§ TEXT SHOWN
-- Begin --

Luminous Arc

Game design is a tricky thing with a wide number of schools. The east and west, in particular, have split heavily in how designing a game is approached, with RPGs as the most common example. While western games of the genre tend to emphasize player choice, action and customized styles of play, JRPGs have experimented more with linear story telling, visual novel elements and strategy based battle systems. Luminous Arc is definitely one of the most basic examples of the JRPG/Strategy genre, from the story told to the mechanics. However, this isn't necessarily a bad thing, as the game finds something charming in that simplicity.

The game's plot follows the garden children, a group of orphans raised to fight witches, the sources of chaos and suffering in the world. They work for the Luminous church, a Catholic like religion that effectively runs the whole world and keeps the peace, and have absolute faith in the teachings of god. That is until Alph, the unofficial leader of the kids, meets Lucia, the dawn witch. She saves his life and begins to shake his sense of faith, although the destructive actions of Vanessa, the witch of immolation, end up making the issue far more confusing. As the story goes on, the lines between right and wrong start to blur as the children get closer to the real truth.

If you're even the least bit familiar with the common clichés of the JRPG genre, you've probably already started to figure out where Luminous Arc ends up going. It's a predictable game in a lot of ways, yet I was surprised by it the first time I played through it. The first few chapters do a good job at selling one of the witches as a major villain, creating a much grayer situation than it actually is, and the slow development of the kids learning about the nature of the world is well paced out. It does a good job at putting you in their mind set, while the later parts of the game focus on introducing new villains and situations to keep the path to the end interesting. It's a bit impressive how much care the writers put into the game, despite offering rather plain material. Even the simple characters work well, giving several their own arcs.

-- End --

§ Source records
-- Begin --

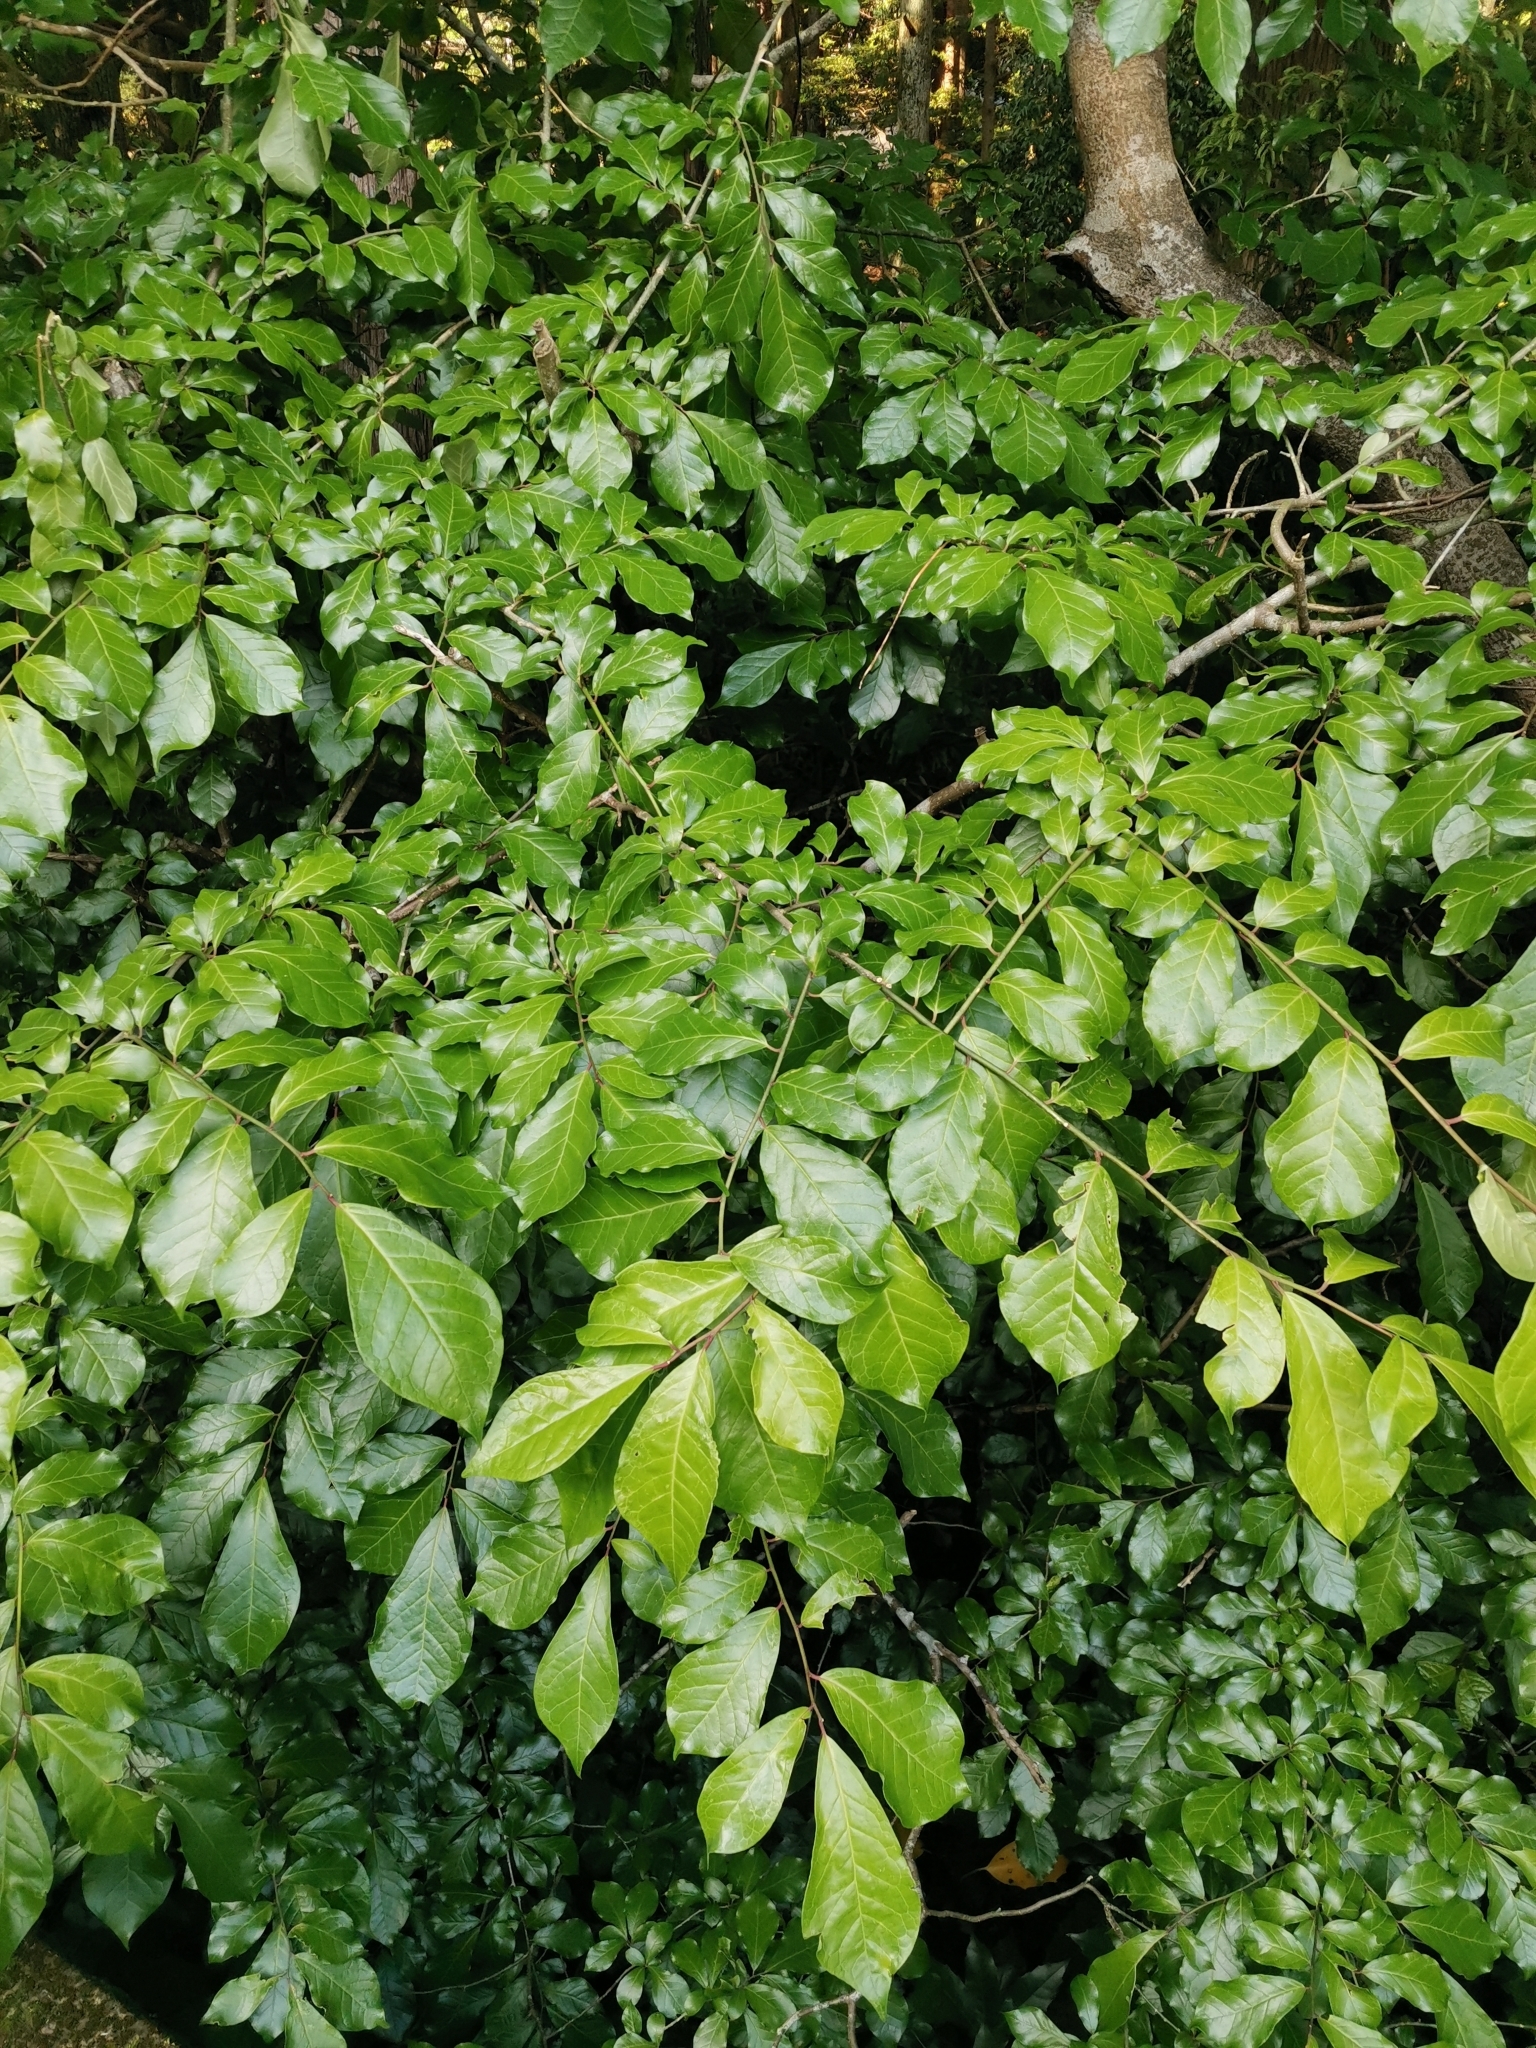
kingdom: Plantae
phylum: Tracheophyta
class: Magnoliopsida
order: Sapindales
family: Rutaceae
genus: Orixa
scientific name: Orixa japonica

-- End --

§ REQUIRED WORK
(1) Repeat every line of the taxonomy records word for word, leaving out the pictures.
(2) Carry on the Luminous Arc review from the point where it stops.

§ RESULTS FOR THE EXERCISE
(1)
kingdom: Plantae
phylum: Tracheophyta
class: Magnoliopsida
order: Sapindales
family: Rutaceae
genus: Orixa
scientific name: Orixa japonica

(2)
Everything else about the game follows the same design philosophy as he story; simple. The game plays out as a strategy RPG, having you pick locations on a world map to trigger story events (and a few special events late in game), enter set battles against monsters and enter certain areas to shop or talk with villagers and your allies. Towns have very little reason to exist here, offering only bare bones extra dialog before triggering a story point and a shop here and there. Shops become very rare in the second half, meaning most your team will have outdated equipment very fast, which kills some game balance; some characters have significantly lower stats than others and require the use powerful equipment to be of real use. This is balanced out a little with an item crafting system introduced around the halfway point, allowing you to mix gained vatie to grant new bonuses to armor and weapons, but it requires additional weapons so you can switch out equipment of party members.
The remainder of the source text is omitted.